Render the lines starting at the one containing "Welcome to Floraful." and ending at the one containing "Another Plant Button" as a numbered list, leaving out blank lines.

[[ Given information open ]]

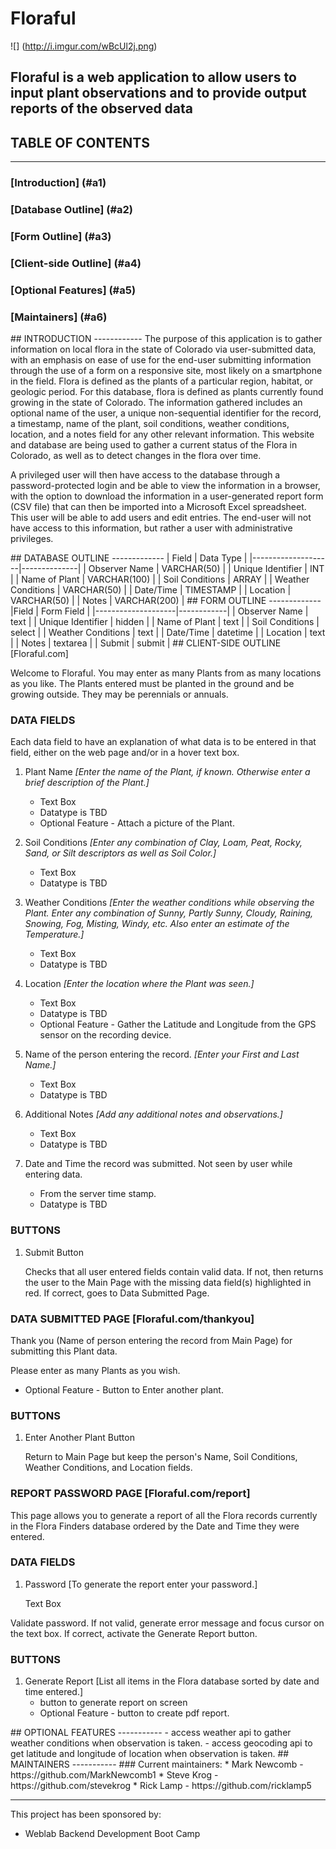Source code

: # Floraful
![] (http://i.imgur.com/wBcUl2j.png)

## Floraful is a web application to allow users to input plant observations and to provide output reports of the observed data

## TABLE OF CONTENTS
---------------------
   
### [Introduction] (#a1)
### [Database Outline] (#a2)
### [Form Outline] (#a3)
### [Client-side Outline] (#a4)
### [Optional Features] (#a5)
### [Maintainers] (#a6)

<a name="a1"/>
## INTRODUCTION
------------
The purpose of this application is to gather information on local flora in the state of Colorado via user-submitted data, with an emphasis on ease of use for the end-user submitting information through the use of a form on a responsive site, most likely on a smartphone in the field. Flora is defined as the plants of a particular region, habitat, or geologic period. For this database, flora is defined
as plants currently found growing in the state of Colorado. The information gathered includes an optional name of the user, a unique non-sequential identifier for the record, a timestamp, name of the plant, soil conditions, weather conditions, location, and a notes field for any other relevant information. This website and database are being used to gather a current status of the Flora in Colorado, as well as to detect changes in the flora over time.

A privileged user will then have access to the database through a password-protected login and be able to view the information in a browser, with the option to download the information in a user-generated report form (CSV file) that can then be imported into a Microsoft Excel spreadsheet. This user will  be able to add users and edit entries. The end-user will not have access to this information, but rather a user with administrative privileges. 

<a name="a2"/>
## DATABASE OUTLINE
-------------
| Field              | Data Type    |
|--------------------|--------------|
| Observer Name      | VARCHAR(50)  |
| Unique Identifier  | INT          |
| Name of Plant      | VARCHAR(100) |
| Soil Conditions    | ARRAY        |
| Weather Conditions | VARCHAR(50)  |
| Date/Time          | TIMESTAMP    |
| Location           | VARCHAR(50)  |
| Notes              | VARCHAR(200) |

<a name="a3"/>
## FORM OUTLINE
-------------
|Field               | Form Field |
|--------------------|------------|
| Observer Name      | text       |
| Unique Identifier  | hidden     |
| Name of Plant      | text       |
| Soil Conditions    | select     |
| Weather Conditions | text       |
| Date/Time          | datetime   |
| Location           |  text      |
| Notes              | textarea   |
| Submit             | submit     |

<a name="a4"/>
## CLIENT-SIDE OUTLINE   [Floraful.com]


Welcome to Floraful.
You may enter as many Plants from as many locations as you like.  The Plants entered must be planted in the ground and
be growing outside.  They may be perennials or annuals.

### DATA FIELDS

Each data field to have an explanation of what data is to be entered in that field, either on the web page and/or in a
hover text box.

1.  Plant Name  *[Enter the name of the Plant, if known.  Otherwise enter a brief description of the Plant.]*
    - Text Box
    - Datatype is TBD
    - Optional Feature - Attach a picture of the Plant.

2.  Soil Conditions  *[Enter any combination of Clay, Loam, Peat, Rocky, Sand, or Silt descriptors as well
    as Soil Color.]*
    - Text Box
    - Datatype is TBD

3.  Weather Conditions  *[Enter the weather conditions while observing the Plant.  Enter any combination
    of Sunny, Partly Sunny, Cloudy, Raining, Snowing, Fog, Misting, Windy, etc.  Also enter an estimate of
    the Temperature.]*
    - Text Box
    - Datatype is TBD

4.  Location  *[Enter the location where the Plant was seen.]*
    - Text Box
    - Datatype is TBD
    - Optional Feature - Gather the Latitude and Longitude from the GPS sensor on the recording device.

5.  Name of the person entering the record.  *[Enter your First and Last Name.]*
    - Text Box
    - Datatype is TBD

6.  Additional Notes     *[Add any additional notes and observations.]*
    - Text Box
    - Datatype is TBD

7.  Date and Time the record was submitted.  Not seen by user while entering data.
    - From the server time stamp.
    - Datatype is TBD

### BUTTONS

1.  Submit Button

    Checks that all user entered fields contain valid data.  If not, then returns the user to the Main Page
      with the missing data field(s) highlighted in red.  If correct, goes to Data Submitted Page.


### DATA SUBMITTED PAGE    [Floraful.com/thankyou]


Thank you (Name of person entering the record from Main Page) for submitting this Plant data.

Please enter as many Plants as you wish.

- Optional Feature - Button to Enter another plant.

### BUTTONS

1.  Enter Another Plant Button
    
    Return to Main Page but keep the person's Name, Soil Conditions, Weather Conditions, and Location
      fields.



### **REPORT PASSWORD PAGE**     [Floraful.com/report]

This page allows you to generate a report of all the Flora records currently in the Flora Finders database ordered by
the Date and Time they were entered.

### DATA FIELDS

1.  Password     [To generate the report enter your password.]

    Text Box

Validate password.  If not valid, generate error message and focus cursor on the text box.  If correct, activate the
Generate Report button.

### BUTTONS

1.  Generate Report     [List all items in the Flora database sorted by date and time entered.]
    - button to generate report on screen
    - Optional Feature - button to create pdf report.
    
<a name="a5"/> 
## OPTIONAL FEATURES
-----------
- access weather api to gather weather conditions when observation is taken.
- access geocoding api to get latitude and longitude of location when observation is taken.

<a name="a6"/>   
## MAINTAINERS
-----------
### Current maintainers:
* Mark Newcomb - https://github.com/MarkNewcomb1
* Steve Krog - https://github.com/stevekrog
* Rick Lamp - https://github.com/ricklamp5

----------------------
This project has been sponsored by:
 * Weblab Backend Development Boot Camp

[[ Given information closed ]]

Response box:
1. Welcome to Floraful.
2. You may enter as many Plants from as many locations as you like.  The Plants entered must be planted in the ground and
3. be growing outside.  They may be perennials or annuals.
4. ### DATA FIELDS
5. Each data field to have an explanation of what data is to be entered in that field, either on the web page and/or in a
6. hover text box.
7. 1.  Plant Name  *[Enter the name of the Plant, if known.  Otherwise enter a brief description of the Plant.]*
8.     - Text Box
9.     - Datatype is TBD
10.     - Optional Feature - Attach a picture of the Plant.
11. 2.  Soil Conditions  *[Enter any combination of Clay, Loam, Peat, Rocky, Sand, or Silt descriptors as well
12.     as Soil Color.]*
13.     - Text Box
14.     - Datatype is TBD
15. 3.  Weather Conditions  *[Enter the weather conditions while observing the Plant.  Enter any combination
16.     of Sunny, Partly Sunny, Cloudy, Raining, Snowing, Fog, Misting, Windy, etc.  Also enter an estimate of
17.     the Temperature.]*
18.     - Text Box
19.     - Datatype is TBD
20. 4.  Location  *[Enter the location where the Plant was seen.]*
21.     - Text Box
22.     - Datatype is TBD
23.     - Optional Feature - Gather the Latitude and Longitude from the GPS sensor on the recording device.
24. 5.  Name of the person entering the record.  *[Enter your First and Last Name.]*
25.     - Text Box
26.     - Datatype is TBD
27. 6.  Additional Notes     *[Add any additional notes and observations.]*
28.     - Text Box
29.     - Datatype is TBD
30. 7.  Date and Time the record was submitted.  Not seen by user while entering data.
31.     - From the server time stamp.
32.     - Datatype is TBD
33. ### BUTTONS
34. 1.  Submit Button
35.     Checks that all user entered fields contain valid data.  If not, then returns the user to the Main Page
36.       with the missing data field(s) highlighted in red.  If correct, goes to Data Submitted Page.
37. ### DATA SUBMITTED PAGE    [Floraful.com/thankyou]
38. Thank you (Name of person entering the record from Main Page) for submitting this Plant data.
39. Please enter as many Plants as you wish.
40. - Optional Feature - Button to Enter another plant.
41. ### BUTTONS
42. 1.  Enter Another Plant Button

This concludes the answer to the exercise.